Инструкции и требования => Воспроизведите все приведенные ниже записи дословно, сохранив каждую строку без изменений.
━━━━━━
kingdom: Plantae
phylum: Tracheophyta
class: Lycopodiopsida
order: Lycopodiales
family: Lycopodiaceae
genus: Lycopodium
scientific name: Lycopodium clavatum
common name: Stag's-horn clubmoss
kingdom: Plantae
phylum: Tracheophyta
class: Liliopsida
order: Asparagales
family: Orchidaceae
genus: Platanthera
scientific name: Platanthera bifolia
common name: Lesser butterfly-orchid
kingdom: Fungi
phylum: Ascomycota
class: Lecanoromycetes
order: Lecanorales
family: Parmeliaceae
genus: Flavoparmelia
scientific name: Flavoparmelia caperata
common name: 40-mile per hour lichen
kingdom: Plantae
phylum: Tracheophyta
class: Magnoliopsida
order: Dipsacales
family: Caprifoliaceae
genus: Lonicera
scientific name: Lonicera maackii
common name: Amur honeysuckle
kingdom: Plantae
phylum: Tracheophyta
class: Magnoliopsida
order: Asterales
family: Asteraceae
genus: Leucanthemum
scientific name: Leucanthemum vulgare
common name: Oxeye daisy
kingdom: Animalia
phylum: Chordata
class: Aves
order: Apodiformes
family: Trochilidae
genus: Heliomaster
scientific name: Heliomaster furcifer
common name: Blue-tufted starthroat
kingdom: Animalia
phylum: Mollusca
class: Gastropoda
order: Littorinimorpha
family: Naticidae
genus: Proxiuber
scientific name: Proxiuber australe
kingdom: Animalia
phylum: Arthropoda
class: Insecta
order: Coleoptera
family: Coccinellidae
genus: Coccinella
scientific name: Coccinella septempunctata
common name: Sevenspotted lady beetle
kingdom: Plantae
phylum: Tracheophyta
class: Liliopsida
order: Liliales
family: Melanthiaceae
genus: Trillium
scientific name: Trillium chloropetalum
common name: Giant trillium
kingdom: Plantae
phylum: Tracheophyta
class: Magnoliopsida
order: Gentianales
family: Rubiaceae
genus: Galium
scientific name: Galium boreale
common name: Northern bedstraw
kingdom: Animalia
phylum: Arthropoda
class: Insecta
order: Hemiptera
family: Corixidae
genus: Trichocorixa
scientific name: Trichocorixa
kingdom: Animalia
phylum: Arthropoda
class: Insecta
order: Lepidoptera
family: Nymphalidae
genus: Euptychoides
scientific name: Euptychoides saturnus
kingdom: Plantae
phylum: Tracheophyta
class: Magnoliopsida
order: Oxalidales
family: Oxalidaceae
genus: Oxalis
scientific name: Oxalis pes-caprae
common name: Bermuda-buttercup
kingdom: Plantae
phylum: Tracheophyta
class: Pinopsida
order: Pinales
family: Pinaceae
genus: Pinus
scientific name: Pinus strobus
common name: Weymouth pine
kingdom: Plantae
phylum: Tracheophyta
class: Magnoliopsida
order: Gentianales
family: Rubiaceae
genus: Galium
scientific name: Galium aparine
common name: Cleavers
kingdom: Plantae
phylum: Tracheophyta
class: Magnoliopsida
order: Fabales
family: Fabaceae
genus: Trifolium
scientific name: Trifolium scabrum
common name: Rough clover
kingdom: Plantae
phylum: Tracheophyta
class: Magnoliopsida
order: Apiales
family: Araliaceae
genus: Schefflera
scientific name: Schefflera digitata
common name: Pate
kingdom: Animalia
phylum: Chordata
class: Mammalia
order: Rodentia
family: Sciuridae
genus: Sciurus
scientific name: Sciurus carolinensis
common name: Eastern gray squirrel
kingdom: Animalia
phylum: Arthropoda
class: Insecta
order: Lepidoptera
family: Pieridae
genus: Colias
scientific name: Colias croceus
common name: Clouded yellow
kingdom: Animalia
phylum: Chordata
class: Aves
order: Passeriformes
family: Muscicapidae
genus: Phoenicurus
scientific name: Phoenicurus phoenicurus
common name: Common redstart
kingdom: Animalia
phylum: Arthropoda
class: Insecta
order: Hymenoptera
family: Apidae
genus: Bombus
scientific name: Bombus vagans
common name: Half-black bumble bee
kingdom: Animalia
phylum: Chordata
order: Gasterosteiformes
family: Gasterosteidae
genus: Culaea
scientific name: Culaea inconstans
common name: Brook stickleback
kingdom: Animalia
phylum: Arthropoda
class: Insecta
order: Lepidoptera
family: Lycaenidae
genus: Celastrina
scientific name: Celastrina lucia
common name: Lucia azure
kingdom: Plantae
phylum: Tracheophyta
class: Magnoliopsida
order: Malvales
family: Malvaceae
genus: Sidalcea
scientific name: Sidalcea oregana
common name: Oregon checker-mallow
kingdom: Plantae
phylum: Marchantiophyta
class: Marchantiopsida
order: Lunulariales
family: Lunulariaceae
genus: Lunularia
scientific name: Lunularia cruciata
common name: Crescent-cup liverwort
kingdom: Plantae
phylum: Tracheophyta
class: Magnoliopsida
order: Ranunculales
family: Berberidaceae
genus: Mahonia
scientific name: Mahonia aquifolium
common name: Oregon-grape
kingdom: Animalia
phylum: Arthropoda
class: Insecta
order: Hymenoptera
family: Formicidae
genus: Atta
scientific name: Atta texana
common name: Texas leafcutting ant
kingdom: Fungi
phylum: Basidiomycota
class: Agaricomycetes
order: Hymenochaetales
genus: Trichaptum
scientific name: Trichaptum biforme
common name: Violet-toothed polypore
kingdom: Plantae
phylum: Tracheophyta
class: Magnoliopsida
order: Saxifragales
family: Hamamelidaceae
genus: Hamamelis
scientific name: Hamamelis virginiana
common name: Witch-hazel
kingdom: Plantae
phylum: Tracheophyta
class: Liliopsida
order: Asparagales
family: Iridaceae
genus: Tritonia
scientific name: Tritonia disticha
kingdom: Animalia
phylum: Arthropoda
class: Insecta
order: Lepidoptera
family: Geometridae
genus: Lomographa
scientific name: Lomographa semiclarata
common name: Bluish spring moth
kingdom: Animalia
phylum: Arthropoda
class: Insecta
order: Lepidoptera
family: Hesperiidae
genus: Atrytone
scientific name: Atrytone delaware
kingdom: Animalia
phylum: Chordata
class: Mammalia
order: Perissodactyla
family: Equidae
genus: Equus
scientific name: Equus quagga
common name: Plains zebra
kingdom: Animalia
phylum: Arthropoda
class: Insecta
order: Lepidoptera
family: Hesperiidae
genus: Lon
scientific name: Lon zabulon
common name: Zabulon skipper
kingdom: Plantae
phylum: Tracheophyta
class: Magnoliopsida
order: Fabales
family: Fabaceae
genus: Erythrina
━━━━━━
Письменный ответ =>
kingdom: Plantae
phylum: Tracheophyta
class: Lycopodiopsida
order: Lycopodiales
family: Lycopodiaceae
genus: Lycopodium
scientific name: Lycopodium clavatum
common name: Stag's-horn clubmoss
kingdom: Plantae
phylum: Tracheophyta
class: Liliopsida
order: Asparagales
family: Orchidaceae
genus: Platanthera
scientific name: Platanthera bifolia
common name: Lesser butterfly-orchid
kingdom: Fungi
phylum: Ascomycota
class: Lecanoromycetes
order: Lecanorales
family: Parmeliaceae
genus: Flavoparmelia
scientific name: Flavoparmelia caperata
common name: 40-mile per hour lichen
kingdom: Plantae
phylum: Tracheophyta
class: Magnoliopsida
order: Dipsacales
family: Caprifoliaceae
genus: Lonicera
scientific name: Lonicera maackii
common name: Amur honeysuckle
kingdom: Plantae
phylum: Tracheophyta
class: Magnoliopsida
order: Asterales
family: Asteraceae
genus: Leucanthemum
scientific name: Leucanthemum vulgare
common name: Oxeye daisy
kingdom: Animalia
phylum: Chordata
class: Aves
order: Apodiformes
family: Trochilidae
genus: Heliomaster
scientific name: Heliomaster furcifer
common name: Blue-tufted starthroat
kingdom: Animalia
phylum: Mollusca
class: Gastropoda
order: Littorinimorpha
family: Naticidae
genus: Proxiuber
scientific name: Proxiuber australe
kingdom: Animalia
phylum: Arthropoda
class: Insecta
order: Coleoptera
family: Coccinellidae
genus: Coccinella
scientific name: Coccinella septempunctata
common name: Sevenspotted lady beetle
kingdom: Plantae
phylum: Tracheophyta
class: Liliopsida
order: Liliales
family: Melanthiaceae
genus: Trillium
scientific name: Trillium chloropetalum
common name: Giant trillium
kingdom: Plantae
phylum: Tracheophyta
class: Magnoliopsida
order: Gentianales
family: Rubiaceae
genus: Galium
scientific name: Galium boreale
common name: Northern bedstraw
kingdom: Animalia
phylum: Arthropoda
class: Insecta
order: Hemiptera
family: Corixidae
genus: Trichocorixa
scientific name: Trichocorixa
kingdom: Animalia
phylum: Arthropoda
class: Insecta
order: Lepidoptera
family: Nymphalidae
genus: Euptychoides
scientific name: Euptychoides saturnus
kingdom: Plantae
phylum: Tracheophyta
class: Magnoliopsida
order: Oxalidales
family: Oxalidaceae
genus: Oxalis
scientific name: Oxalis pes-caprae
common name: Bermuda-buttercup
kingdom: Plantae
phylum: Tracheophyta
class: Pinopsida
order: Pinales
family: Pinaceae
genus: Pinus
scientific name: Pinus strobus
common name: Weymouth pine
kingdom: Plantae
phylum: Tracheophyta
class: Magnoliopsida
order: Gentianales
family: Rubiaceae
genus: Galium
scientific name: Galium aparine
common name: Cleavers
kingdom: Plantae
phylum: Tracheophyta
class: Magnoliopsida
order: Fabales
family: Fabaceae
genus: Trifolium
scientific name: Trifolium scabrum
common name: Rough clover
kingdom: Plantae
phylum: Tracheophyta
class: Magnoliopsida
order: Apiales
family: Araliaceae
genus: Schefflera
scientific name: Schefflera digitata
common name: Pate
kingdom: Animalia
phylum: Chordata
class: Mammalia
order: Rodentia
family: Sciuridae
genus: Sciurus
scientific name: Sciurus carolinensis
common name: Eastern gray squirrel
kingdom: Animalia
phylum: Arthropoda
class: Insecta
order: Lepidoptera
family: Pieridae
genus: Colias
scientific name: Colias croceus
common name: Clouded yellow
kingdom: Animalia
phylum: Chordata
class: Aves
order: Passeriformes
family: Muscicapidae
genus: Phoenicurus
scientific name: Phoenicurus phoenicurus
common name: Common redstart
kingdom: Animalia
phylum: Arthropoda
class: Insecta
order: Hymenoptera
family: Apidae
genus: Bombus
scientific name: Bombus vagans
common name: Half-black bumble bee
kingdom: Animalia
phylum: Chordata
order: Gasterosteiformes
family: Gasterosteidae
genus: Culaea
scientific name: Culaea inconstans
common name: Brook stickleback
kingdom: Animalia
phylum: Arthropoda
class: Insecta
order: Lepidoptera
family: Lycaenidae
genus: Celastrina
scientific name: Celastrina lucia
common name: Lucia azure
kingdom: Plantae
phylum: Tracheophyta
class: Magnoliopsida
order: Malvales
family: Malvaceae
genus: Sidalcea
scientific name: Sidalcea oregana
common name: Oregon checker-mallow
kingdom: Plantae
phylum: Marchantiophyta
class: Marchantiopsida
order: Lunulariales
family: Lunulariaceae
genus: Lunularia
scientific name: Lunularia cruciata
common name: Crescent-cup liverwort
kingdom: Plantae
phylum: Tracheophyta
class: Magnoliopsida
order: Ranunculales
family: Berberidaceae
genus: Mahonia
scientific name: Mahonia aquifolium
common name: Oregon-grape
kingdom: Animalia
phylum: Arthropoda
class: Insecta
order: Hymenoptera
family: Formicidae
genus: Atta
scientific name: Atta texana
common name: Texas leafcutting ant
kingdom: Fungi
phylum: Basidiomycota
class: Agaricomycetes
order: Hymenochaetales
genus: Trichaptum
scientific name: Trichaptum biforme
common name: Violet-toothed polypore
kingdom: Plantae
phylum: Tracheophyta
class: Magnoliopsida
order: Saxifragales
family: Hamamelidaceae
genus: Hamamelis
scientific name: Hamamelis virginiana
common name: Witch-hazel
kingdom: Plantae
phylum: Tracheophyta
class: Liliopsida
order: Asparagales
family: Iridaceae
genus: Tritonia
scientific name: Tritonia disticha
kingdom: Animalia
phylum: Arthropoda
class: Insecta
order: Lepidoptera
family: Geometridae
genus: Lomographa
scientific name: Lomographa semiclarata
common name: Bluish spring moth
kingdom: Animalia
phylum: Arthropoda
class: Insecta
order: Lepidoptera
family: Hesperiidae
genus: Atrytone
scientific name: Atrytone delaware
kingdom: Animalia
phylum: Chordata
class: Mammalia
order: Perissodactyla
family: Equidae
genus: Equus
scientific name: Equus quagga
common name: Plains zebra
kingdom: Animalia
phylum: Arthropoda
class: Insecta
order: Lepidoptera
family: Hesperiidae
genus: Lon
scientific name: Lon zabulon
common name: Zabulon skipper
kingdom: Plantae
phylum: Tracheophyta
class: Magnoliopsida
order: Fabales
family: Fabaceae
genus: Erythrina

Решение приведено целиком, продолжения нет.